- [Text excerpt]:

((

Now that is a strategic hole. Staring down a narrow chute and trying to decide between a wood and a driving iron? That’s barely anything.

Contemplating the Future of Tournament Golf

In the past 25 years, the average driving distance on the PGA Tour has increased by 38 yards. This trend shows no signs of stopping. Every year, more and more players who came of age in the era of 460cc driver heads, solid-core balls, and Trackman-assisted instruction arrive on the PGA Tour. As the usual outlets reported last week in their usual breathless way, Web Tour graduate Cameron Champ averaged almost 130 miles per hour in clubhead speed at the Safeway Open. Luke List led the field in driving distance at 339.5 yards.

339.5. No golf course in the world is big enough to contain that kind of power merely by adding length.

The way I see it, professional tours and their host venues have three options going forward:

  1. Do nothing. Most casual fans have no problem with pros overpowering courses. Lowest score still wins. Why agonize over how that score gets achieved? Moving people off of this position is a challenge. (Trust me, I’ve tried.) But if you watch an old Masters or Ryder Cup broadcast, especially one from before the advent of the Pro V1, you cannot help but understand that elite golf used to be more varied and eccentric. Taking a big lash with a driver was a risk—the misses were more frequent and more drastic—so bombers had less of an advantage. Golfers could ride their own distinctive styles to the top of the game. Corey Pavin could go toe-to-toe with Greg Norman, Tom Kite with Davis Love III. Also, players sometimes hit long irons, even woods (!), into par 4s. This type of shot, when executed well, is thrilling. If the status quo remains, there will be fewer and fewer those thrills, and more and more false enthusiasm for “modern athletes” squatting and snapping their way to 420-yard dingers.

))

- [Problems and tasks]:
A. State whether each statement agrees with the passage on tournament golf, answering yes or no and quoting the words of the passage that decide it: (i) Over the past 25 years, the average driving distance on the PGA Tour has grown by 38 yards. (ii) Cameron Champ led the field in driving distance. (iii) According to the author, adding length alone can allow a course to contain a driving distance of 339.5 yards.
B. Return, word for word, the portion of the passage on tournament golf between "Contemplating the Future" and "at 339.5 yards.", inclusive.
Rely solely on the passage on tournament golf when responding.

- [Supplied entries]:
((

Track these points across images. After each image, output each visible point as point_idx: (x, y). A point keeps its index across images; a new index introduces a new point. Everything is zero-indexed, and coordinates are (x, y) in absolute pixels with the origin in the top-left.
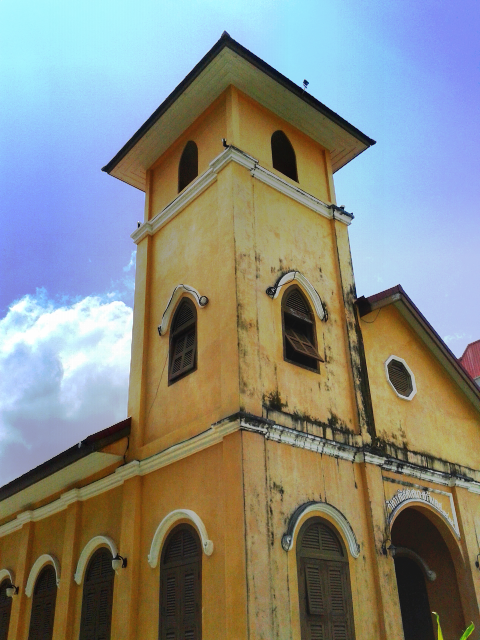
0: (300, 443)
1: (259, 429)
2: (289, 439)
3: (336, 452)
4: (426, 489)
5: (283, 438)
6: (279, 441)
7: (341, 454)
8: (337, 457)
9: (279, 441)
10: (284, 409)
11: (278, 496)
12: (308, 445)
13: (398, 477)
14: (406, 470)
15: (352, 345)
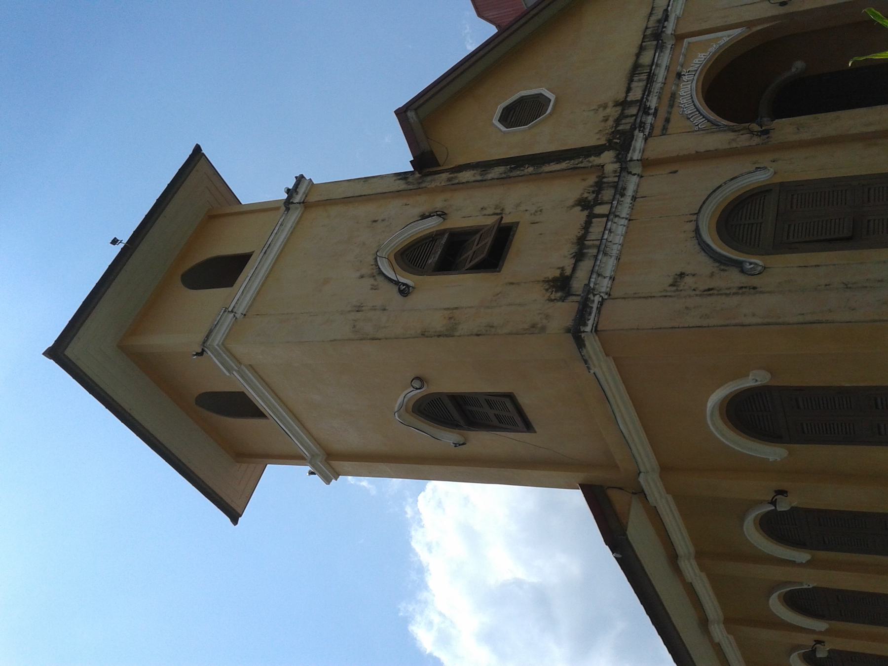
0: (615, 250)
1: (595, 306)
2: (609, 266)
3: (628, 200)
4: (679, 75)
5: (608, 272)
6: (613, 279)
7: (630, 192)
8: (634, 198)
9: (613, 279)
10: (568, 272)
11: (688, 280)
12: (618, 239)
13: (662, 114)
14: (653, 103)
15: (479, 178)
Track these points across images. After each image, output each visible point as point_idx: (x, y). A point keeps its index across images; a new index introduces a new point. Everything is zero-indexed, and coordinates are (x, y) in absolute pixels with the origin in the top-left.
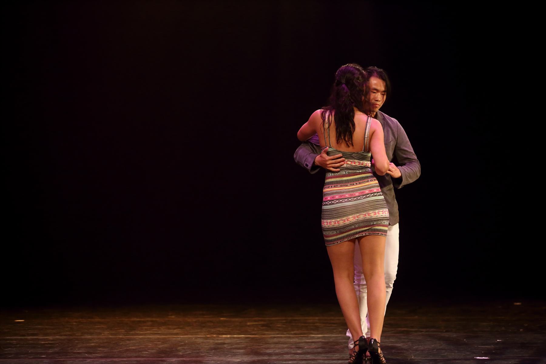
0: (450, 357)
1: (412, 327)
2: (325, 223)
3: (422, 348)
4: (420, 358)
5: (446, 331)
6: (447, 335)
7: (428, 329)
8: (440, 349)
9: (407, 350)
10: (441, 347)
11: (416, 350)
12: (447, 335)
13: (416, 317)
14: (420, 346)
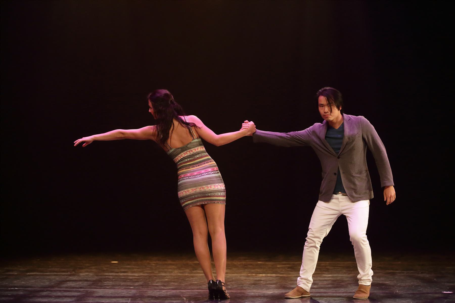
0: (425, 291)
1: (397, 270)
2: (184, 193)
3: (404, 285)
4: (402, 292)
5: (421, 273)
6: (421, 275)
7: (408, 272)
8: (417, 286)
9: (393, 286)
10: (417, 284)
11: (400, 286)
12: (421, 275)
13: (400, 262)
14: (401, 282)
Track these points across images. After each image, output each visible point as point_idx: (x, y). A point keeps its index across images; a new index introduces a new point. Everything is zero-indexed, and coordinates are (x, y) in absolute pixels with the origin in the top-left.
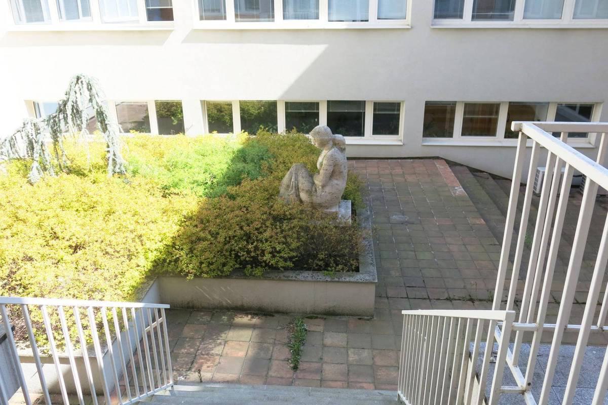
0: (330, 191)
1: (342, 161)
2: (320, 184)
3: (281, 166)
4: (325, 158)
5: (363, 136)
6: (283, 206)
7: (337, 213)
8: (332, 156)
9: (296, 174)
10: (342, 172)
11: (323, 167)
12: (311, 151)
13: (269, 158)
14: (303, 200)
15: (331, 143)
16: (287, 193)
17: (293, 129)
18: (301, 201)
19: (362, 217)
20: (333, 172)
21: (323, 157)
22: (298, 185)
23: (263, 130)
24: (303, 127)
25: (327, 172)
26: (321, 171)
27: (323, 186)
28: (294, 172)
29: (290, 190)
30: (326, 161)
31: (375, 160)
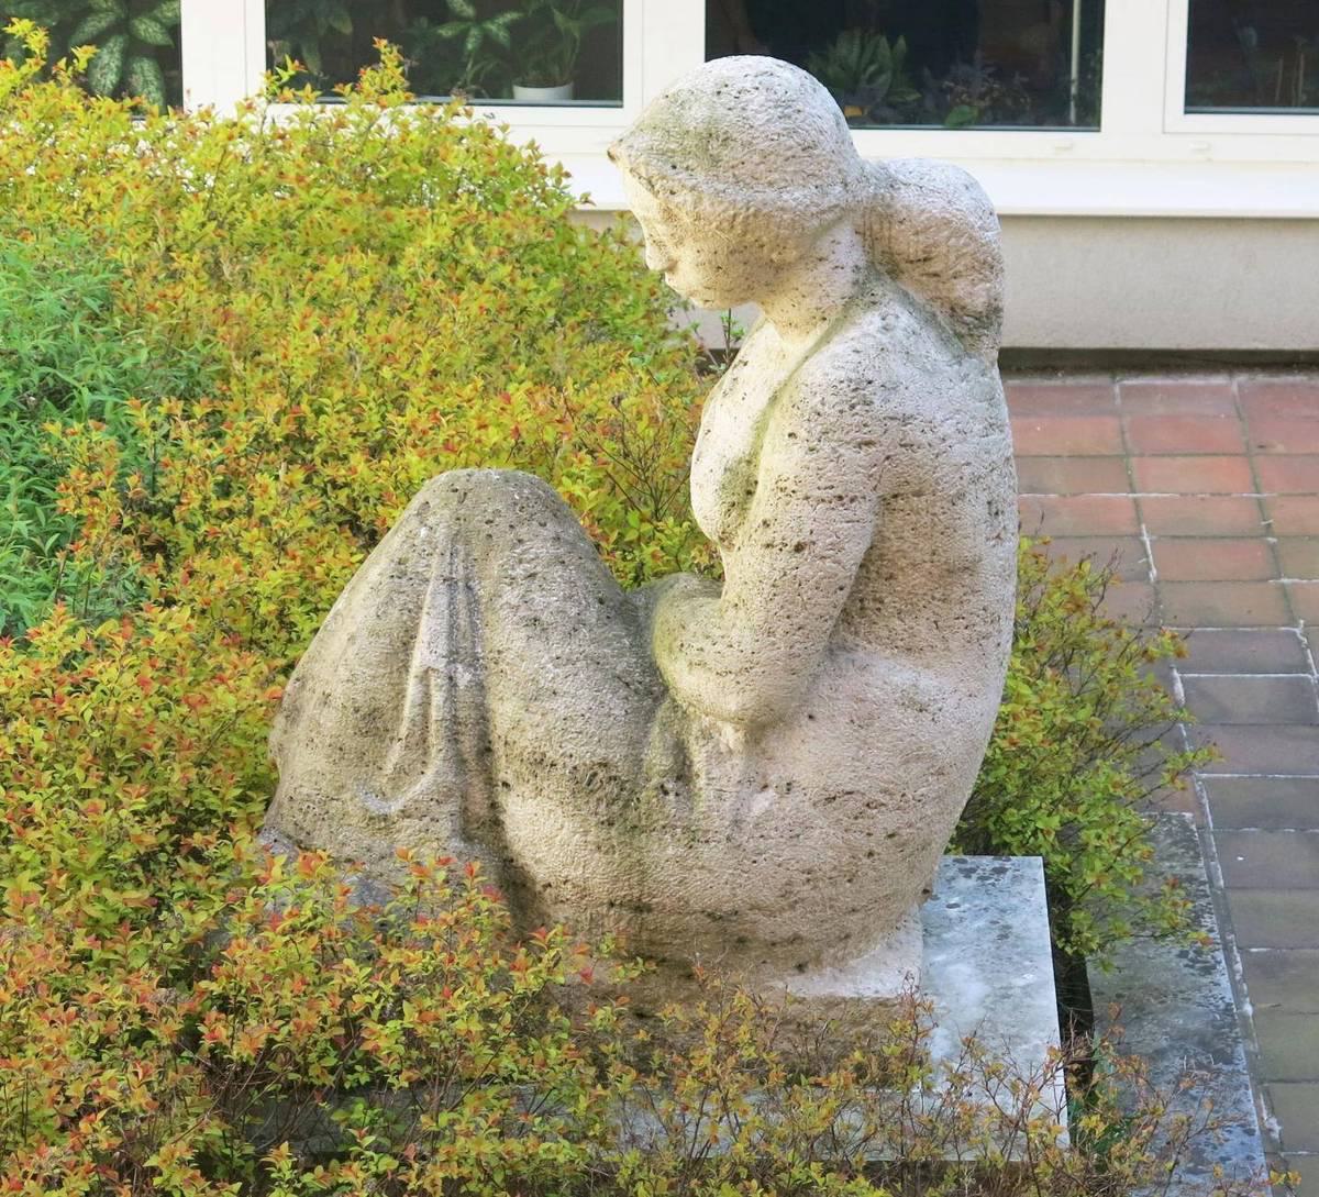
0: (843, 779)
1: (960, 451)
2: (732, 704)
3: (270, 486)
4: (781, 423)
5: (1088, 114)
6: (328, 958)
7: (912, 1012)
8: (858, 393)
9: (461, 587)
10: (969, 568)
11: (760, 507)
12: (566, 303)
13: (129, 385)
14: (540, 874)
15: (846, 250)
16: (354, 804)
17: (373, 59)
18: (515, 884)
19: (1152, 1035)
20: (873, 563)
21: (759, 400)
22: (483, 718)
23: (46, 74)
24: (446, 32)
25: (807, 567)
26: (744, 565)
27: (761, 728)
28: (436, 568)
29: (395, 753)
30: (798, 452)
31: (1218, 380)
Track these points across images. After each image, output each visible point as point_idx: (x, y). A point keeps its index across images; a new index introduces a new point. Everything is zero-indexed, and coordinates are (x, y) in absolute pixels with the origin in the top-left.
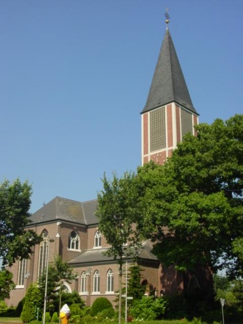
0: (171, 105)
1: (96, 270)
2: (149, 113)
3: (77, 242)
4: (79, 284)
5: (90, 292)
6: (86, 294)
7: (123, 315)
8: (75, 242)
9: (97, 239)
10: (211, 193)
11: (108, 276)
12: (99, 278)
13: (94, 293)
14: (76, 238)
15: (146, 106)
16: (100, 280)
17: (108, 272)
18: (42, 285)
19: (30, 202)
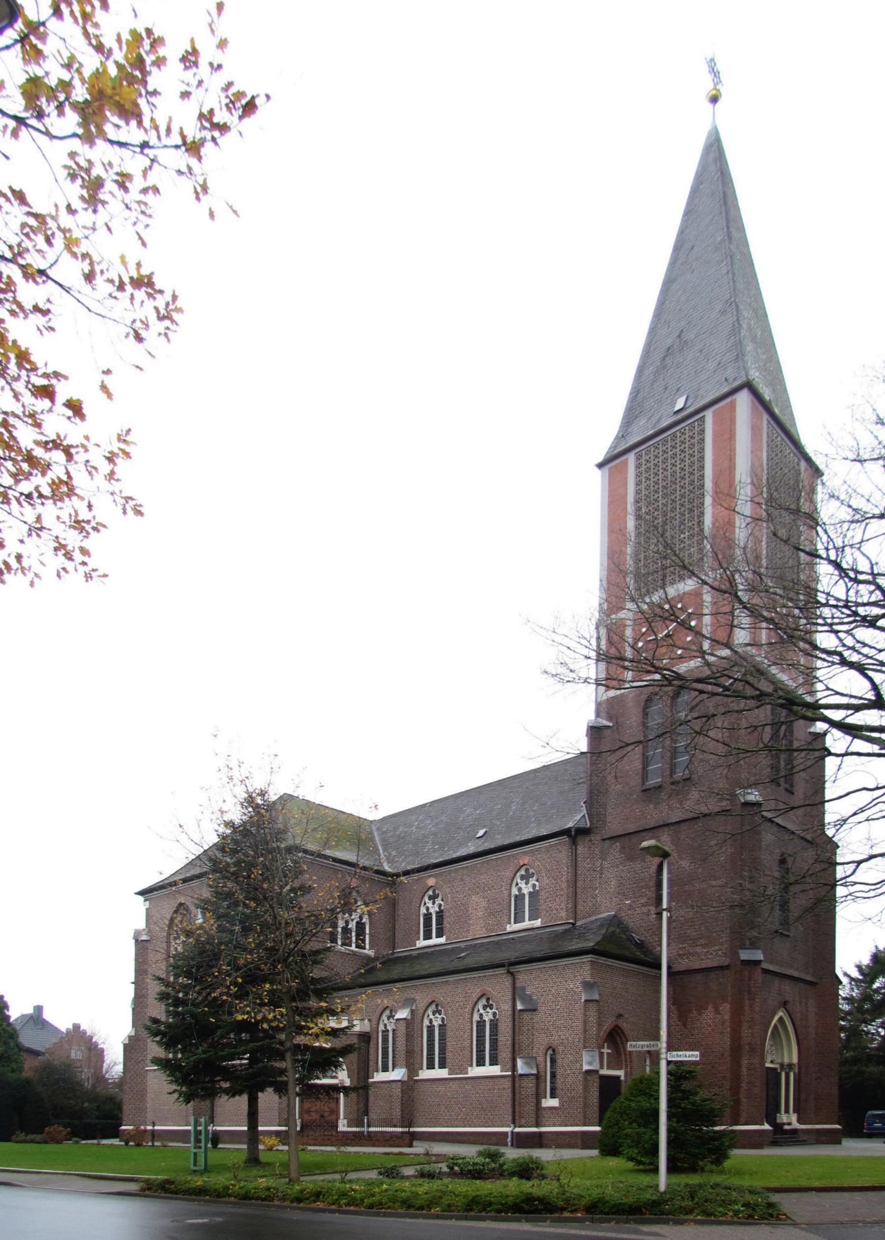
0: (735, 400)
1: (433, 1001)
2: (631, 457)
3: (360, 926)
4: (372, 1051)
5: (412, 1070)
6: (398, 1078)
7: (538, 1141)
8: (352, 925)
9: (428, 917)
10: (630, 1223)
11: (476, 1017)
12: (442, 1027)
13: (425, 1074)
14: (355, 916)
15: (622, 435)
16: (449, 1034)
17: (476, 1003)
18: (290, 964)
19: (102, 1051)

))

- [Task-by-task results]:
A.
(i) Yes: "In the past 25 years, the average driving distance on the PGA Tour has increased by 38 yards."
(ii) No: "Luke List led the field in driving distance at 339.5 yards."
(iii) No: "No golf course in the world is big enough to contain that kind of power merely by adding length."

B.
Contemplating the Future of Tournament Golf

In the past 25 years, the average driving distance on the PGA Tour has increased by 38 yards. This trend shows no signs of stopping. Every year, more and more players who came of age in the era of 460cc driver heads, solid-core balls, and Trackman-assisted instruction arrive on the PGA Tour. As the usual outlets reported last week in their usual breathless way, Web Tour graduate Cameron Champ averaged almost 130 miles per hour in clubhead speed at the Safeway Open. Luke List led the field in driving distance at 339.5 yards.